Where will Hunter Hill’s voters go?
On July 24, Lieutenant Gov. Casey Cagle (R) and Secretary of State Brian Kemp (R) will compete in a runoff election for the Georgia Republican gubernatorial nomination. In the May 22 primary, Cagle received 236,371 votes (38.9%), Kemp received 155,324 (25.6%), former state Sen. Hunter Hill received 111,452 (18.3%), businessman Clay Tippins received 74,242 (12.2%), and state Sen. Michael Williams received 29,546 (4.9%).
My basic understanding of runoffs in Georgia is that they are low turnout affairs and there is only one group of persuadable voters: those who went with another candidate in the original primary. In other words, there won’t be many voters switching between Team Cagle and Team Kemp and, even though it’s not a requirement under Georgia law, most July 24 voters will have also voted on May 22. So the keys for Cagle and Kemp will be 1) keeping the turnout for their May 22 bases as high as possible (there will inevitably be some dropoff) and 2) winning over the persuadable voters.
On the first point, I would give Kemp an advantage. He is the grassroots candidate between the two, so I will make the evidence-free claim that the May 22 Kemp voters will turn out at a higher rate than the May 22 Cagle voters. I don’t know how substantial this difference would be or if it will change dramatically once the candidates begin attacking each other. That’s just my gut.
On the second point, it is worth looking at the geographic distribution of voters that went for another candidate on May 22. Right now, I only have the data to look at Hunter Hill voters. As you can see below, many of Hill’s supporters (about 23.6 percent) came from Fulton, Cobb, and Gwinnett counties. If we expand to Forsyth, Cherokee, DeKalb and Hall, you get 35.4 percent of Hill’s voters. Start taking in more of metro Atlanta and other urban/suburban counties (Columbia, Chatham, Muscogee, Fayette, Paulding, Richmond, Glynn, Coweta, Henry, and Houston) and you have captured 55.2 percent of Hill voters.
So, these 17 counties account for well over half of Hill voters. We obviously can’t know the individual preferences of Hill voters, but if they are anything like their neighbors, they might prefer Cagle. He won all 17 counties and, what’s more, Hill beat Kemp in six of them, including the all-important counties of Fulton and Cobb.

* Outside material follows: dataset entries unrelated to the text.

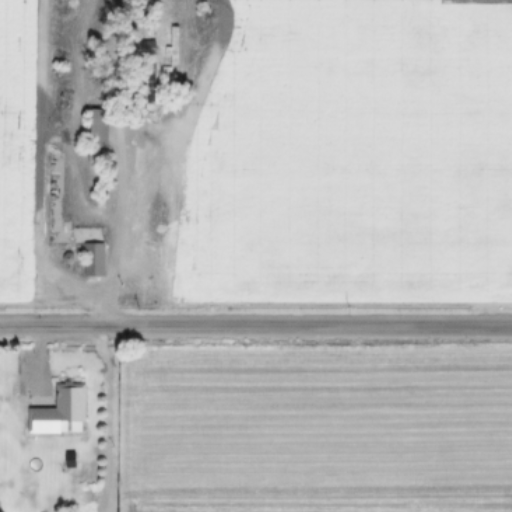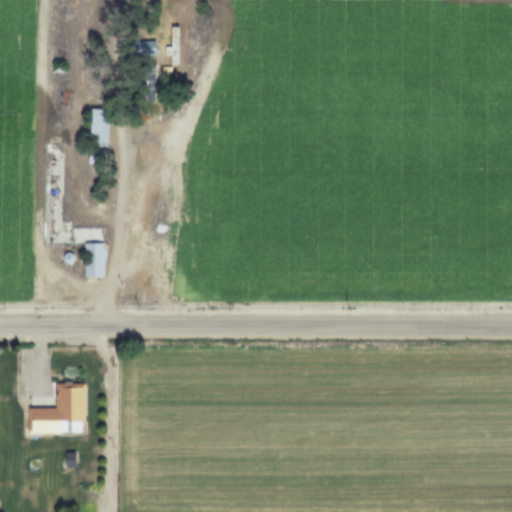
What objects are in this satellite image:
building: (144, 49)
building: (98, 128)
crop: (256, 156)
road: (119, 223)
building: (93, 260)
road: (256, 326)
building: (59, 409)
crop: (255, 438)
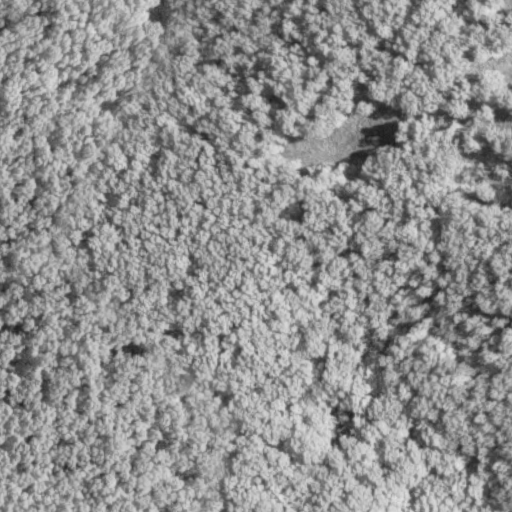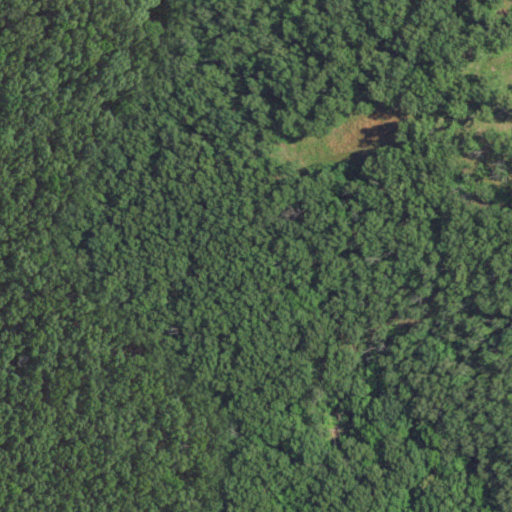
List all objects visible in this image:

The relative urban concentration of Cagle/Hill supporters may be because Kemp billed himself as the candidate of rural Georgia. This seems to be generally true looking at the relative wider distribution of his voters. It takes 17 counties to reach 55 percent of Hill’s voters and 22 counties to reach the same percentage for Cagle. It takes 25 counties for Kemp.

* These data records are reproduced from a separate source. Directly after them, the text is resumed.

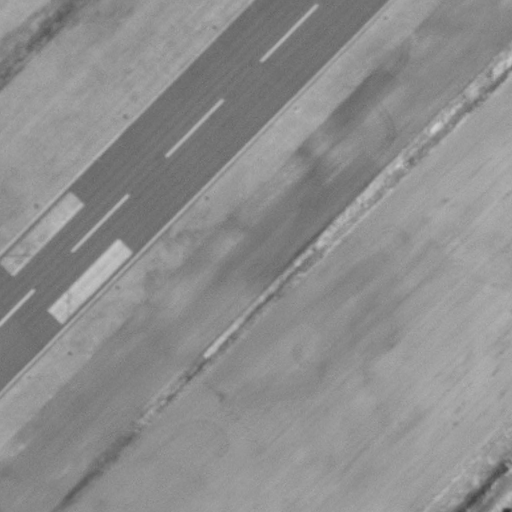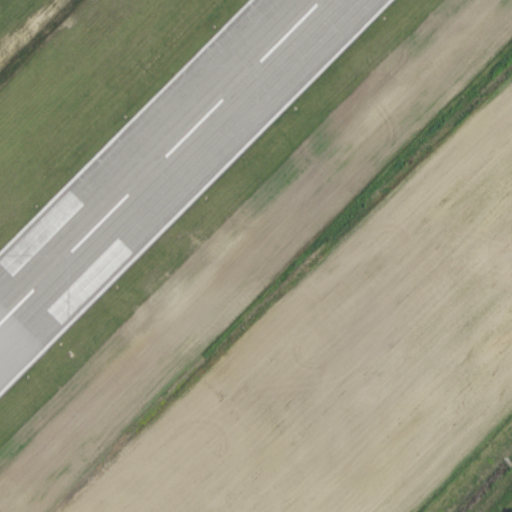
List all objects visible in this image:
airport runway: (161, 162)
airport: (256, 256)
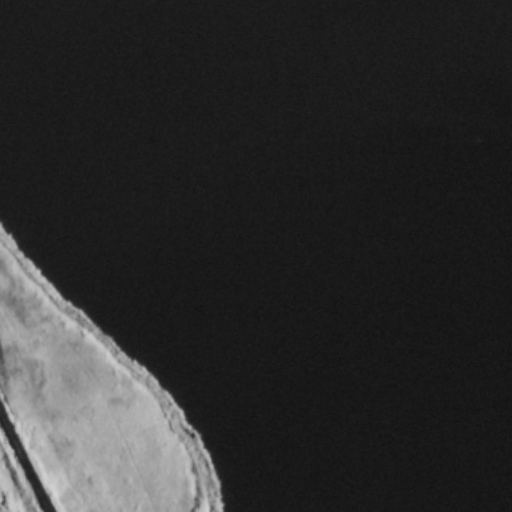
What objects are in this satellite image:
railway: (24, 463)
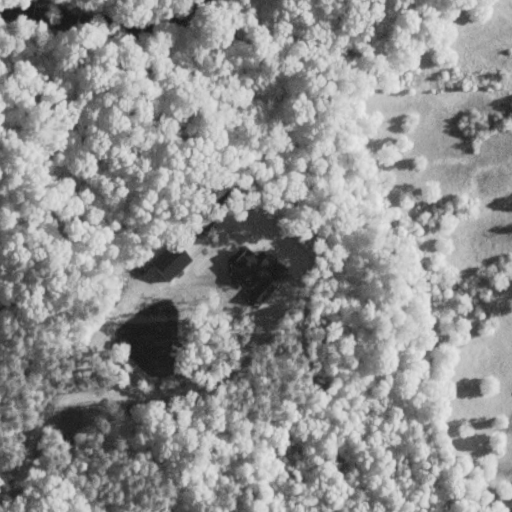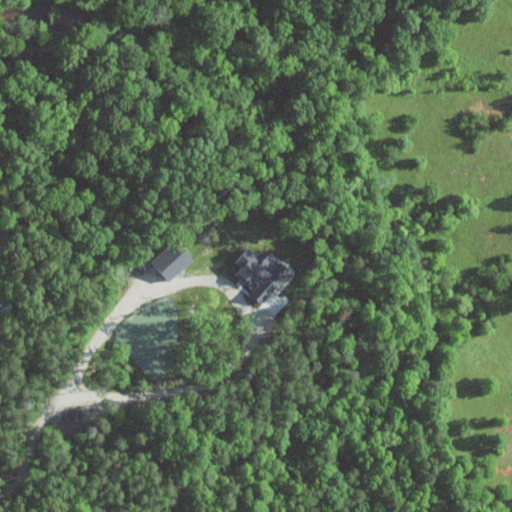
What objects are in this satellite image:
building: (159, 262)
road: (80, 361)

Enjoy the map below, and access the underlying data here if you have other ideas about how to use it. Also, let me know when you see the Tippins and/or Williams data by county on the SoS website and we can analyze that next.
Add a Comment
You must be logged in to post a comment.
Metro Hill voter here; will be voting for Kemp. The few other Hill voters I have talked to will be voting Kemp as well. Brian is not Hunter but he’s a lot better than Cagle.

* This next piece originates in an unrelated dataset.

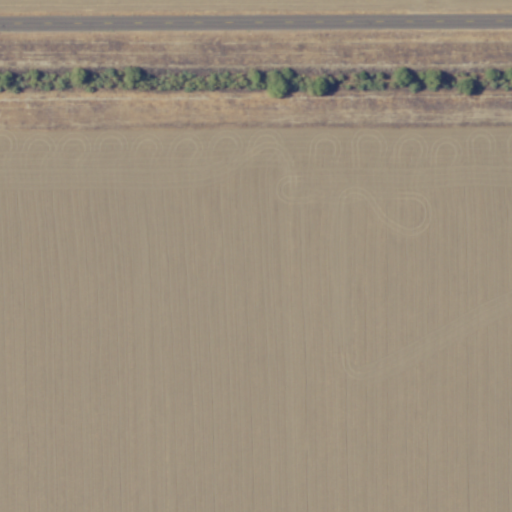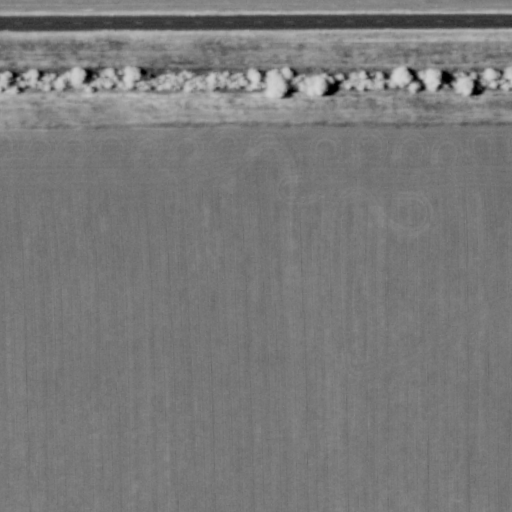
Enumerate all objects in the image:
road: (256, 24)
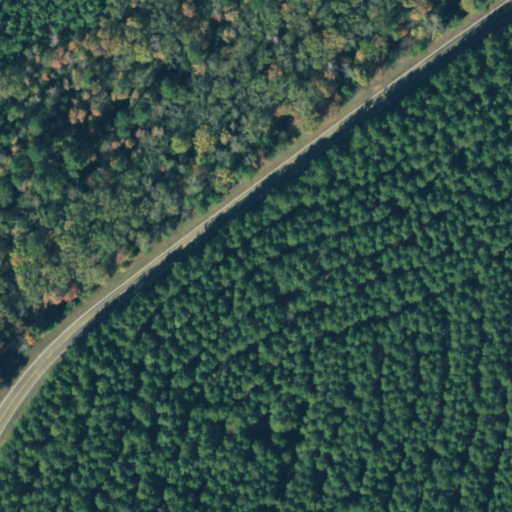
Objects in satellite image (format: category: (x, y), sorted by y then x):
road: (243, 203)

There wasn’t a governor runoff in 2014, but there was a senate runoff, and the primary had very close to the same turnout as this years’ gov race.
There was a 20% dropoff in overall vote totals for the Senate runoff. But the two remaining candidates gained votes anyway. Kingston gained about 81,000 votes and Perdue gained about 60,000 votes (a difference of 21,000), and Perdue still won by about 8000 votes. Since Perdue had a 29,000 vote advantage from the primary, that looks to me like almost all the voters for Perdue and Kingston showed up for the runoff, but only about half of the ‘other’ voters showed up, and about 57% of them voted for the non-leader of the primary vote totals.
If that scenario repeats:
– Cagle had an 81,000 vote lead in the primary.
– Cagle will gain 51,000 votes in the runoff
– Kemp will gain 67,000 votes in the runoff.
– That is a difference of 16,000, not enough to overcome Cagle’s committed base.
– Cagle wins 287,000 to 223,000.
And the hopefully Cagle loses to Stacey!
Good effort putting this all together.
Same reply from me. But he ain’t losing to Stacey.
In the 2014 GOP primary there were 596,000 R votes cast for Gov.
In the 2014 Dem primary there were 304,000 D votes cast for Gov (Jason Carter).
A difference of 292,000.
In the 2018 GOP primary there were 734,000 R votes cast for Gov.(+138,000)
In the 2018 Dem primary there were 553,000 votes cast for Gov. (+249,000)
A difference of 181,000.
So Dems appear to be more motivated this time around.
R’s gained 749,000 votes from primary to G.E. in the 2014 Gov race.
D’s gained 840,000 votes from primary to G.E. in the 2014 Gov race.
Even if the same margins from 2014 hold true this would likely be close: 1,881,000 R to 1,827,000 D. But with the apparent extra D motivation I rate this a tossup. (I think that vote total is too big, presumably because a higher percentage of eligible votes voted in the primary this year? But I think it reflects a tight margin of victory for whoever.)
All this is appreciated but you really should slow down. You’re doing too much work today! Go to the Varsity for a couple of chili steaks!
Cagle gonna run roughshod over Stacey.
Redneck all the way. Dance with the one that brung ye…
I envision a chaw of Red Man dribbling off his lip!
And your Brooks Bros Repubs don’t do runoffs.
There is a conflict going on within these two candidates. On one hand, they have to play to the NRA base, but on the other hand, need to show their pro-b’ness bonafides. Seems that little Delta matter could be fodder for someone (most likely Abrams if she is smart). I think Kemp went to “all in” with the NRA to be able to use it as a line of attack, but its a clear vulnerability. Also, does the crazy clown car (or deportation bus…whichever) keep puttering down the road? My guess is it will
Really? Still doing the Brooks Brothers thing? Werent they going bankrupt?
Do you remember what their sale price was? I don’t have one close but their stuff is high quality.
No way! https://www.brookings.edu/blog/the-avenue/2018/03/14/the-us-will-become-minority-white-in-2045-census-projects/
With both having played up to the NRA and cancelled out each others gun support I expect the semi-finals to consist of the usual family squeezing and Bible thumping. Hill’s voters will go at least 70/30 to Cagle as I just don’t see that many potential metro voters swaying to Kemp.
Also under our current system we will again have 4% of our adult population effectively choosing Georgia’s next governor. I did think that in this year of #MeToo that a wild card in the General would be heavy duty rumors with Cagle’s past but given the president’s antics I’m now thinking we would have to get a live goat or dead boy scenario to turn off the moralists.